Anuncia-se com despudor a aquisição de mansões, barcos, palácios, quintas, prédios e aviões particulares. “Todos os grandes dinossauros que entretêm a crônica das revistas ilus­tradas e da TV são sempre celebrados pela vida em excesso e pela virtualidade de despesas monstruosas”.
A indústria automobilística exerceu um papel signifi­cativo na mutação cultural – para pior – da comunidade humana. Para Baudrillard, “o automóvel surge como lugar privilegiado do desperdício diário e a longo prazo, quer privado, quer coletivo.

Não apenas pelo seu valor de uso sistematicamente redu­zido, pelo coeficiente de prestígio e de moda invariavelmente reforçado, pelas somas desmedidas nele investidas mas, de maneira ainda mais profunda, pelo sacrifício coletivo e espe­tacular de chapas metálicas, de mecânica e de vidas huma­nas que o acidente representa, um “happening” gigantesco e o mais belo da sociedade de consumo, através do qual, na destruição ritual da matéria e da vida, ela tira a prova da sua superabundância”.

É que a sociedade de consumo precisa de seus objetos para existir e sente, sobretudo, necessidade de os destruir.
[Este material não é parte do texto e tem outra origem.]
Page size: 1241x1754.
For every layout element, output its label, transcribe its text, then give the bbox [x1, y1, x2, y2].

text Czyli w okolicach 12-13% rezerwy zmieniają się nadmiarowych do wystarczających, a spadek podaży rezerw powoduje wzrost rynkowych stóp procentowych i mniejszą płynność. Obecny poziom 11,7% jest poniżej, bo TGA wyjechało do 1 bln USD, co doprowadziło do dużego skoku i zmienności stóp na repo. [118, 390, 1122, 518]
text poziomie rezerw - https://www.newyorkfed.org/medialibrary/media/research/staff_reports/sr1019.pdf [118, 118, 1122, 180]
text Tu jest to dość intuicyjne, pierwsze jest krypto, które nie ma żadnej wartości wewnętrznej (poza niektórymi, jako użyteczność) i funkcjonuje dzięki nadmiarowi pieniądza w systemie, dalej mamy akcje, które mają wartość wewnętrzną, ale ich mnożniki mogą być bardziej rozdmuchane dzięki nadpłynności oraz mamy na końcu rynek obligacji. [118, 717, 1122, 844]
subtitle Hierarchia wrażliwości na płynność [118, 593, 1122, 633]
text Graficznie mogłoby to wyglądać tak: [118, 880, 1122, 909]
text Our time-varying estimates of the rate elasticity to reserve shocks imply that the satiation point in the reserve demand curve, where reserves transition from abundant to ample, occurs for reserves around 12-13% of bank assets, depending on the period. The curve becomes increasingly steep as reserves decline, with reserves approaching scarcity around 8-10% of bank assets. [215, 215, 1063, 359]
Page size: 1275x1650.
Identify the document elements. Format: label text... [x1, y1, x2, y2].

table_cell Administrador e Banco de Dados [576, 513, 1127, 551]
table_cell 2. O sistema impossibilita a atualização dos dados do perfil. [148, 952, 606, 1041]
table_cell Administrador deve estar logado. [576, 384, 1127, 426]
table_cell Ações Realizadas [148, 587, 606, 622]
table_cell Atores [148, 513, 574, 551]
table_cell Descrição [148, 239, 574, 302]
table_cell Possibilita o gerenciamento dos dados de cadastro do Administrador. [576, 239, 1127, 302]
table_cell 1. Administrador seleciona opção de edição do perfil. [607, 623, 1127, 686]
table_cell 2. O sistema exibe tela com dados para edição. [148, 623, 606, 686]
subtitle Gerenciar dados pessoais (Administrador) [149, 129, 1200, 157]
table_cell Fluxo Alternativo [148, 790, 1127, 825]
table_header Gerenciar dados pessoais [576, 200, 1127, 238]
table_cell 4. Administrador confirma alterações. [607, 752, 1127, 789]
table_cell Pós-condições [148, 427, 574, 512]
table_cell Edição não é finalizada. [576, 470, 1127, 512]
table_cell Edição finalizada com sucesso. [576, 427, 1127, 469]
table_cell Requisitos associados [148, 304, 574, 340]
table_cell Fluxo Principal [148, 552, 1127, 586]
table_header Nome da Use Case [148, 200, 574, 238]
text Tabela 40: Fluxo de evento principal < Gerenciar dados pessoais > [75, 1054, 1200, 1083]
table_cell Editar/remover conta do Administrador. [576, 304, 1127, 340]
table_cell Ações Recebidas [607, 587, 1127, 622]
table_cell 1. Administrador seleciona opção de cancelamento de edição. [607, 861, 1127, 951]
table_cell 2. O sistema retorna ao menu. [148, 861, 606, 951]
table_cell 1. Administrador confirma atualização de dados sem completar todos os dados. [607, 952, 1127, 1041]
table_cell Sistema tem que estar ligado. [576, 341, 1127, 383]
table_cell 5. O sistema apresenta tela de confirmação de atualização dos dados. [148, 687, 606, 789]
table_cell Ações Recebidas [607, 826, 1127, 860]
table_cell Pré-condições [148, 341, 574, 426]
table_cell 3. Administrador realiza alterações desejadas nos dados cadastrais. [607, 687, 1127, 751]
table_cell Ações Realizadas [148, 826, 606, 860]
O uso conduz ao desgaste lento. O mais excitante é o desperdí­cio violento.

Hoje, o Uber acena com a virada de rumo. Será que a ju­ventude se conscientizará de que não é preciso ter carro para se locomover? Um dia a cidade será devolvida ao seu habitan­te e deixará de ser o espaço prioritário do mais egoístico dos meios de transporte?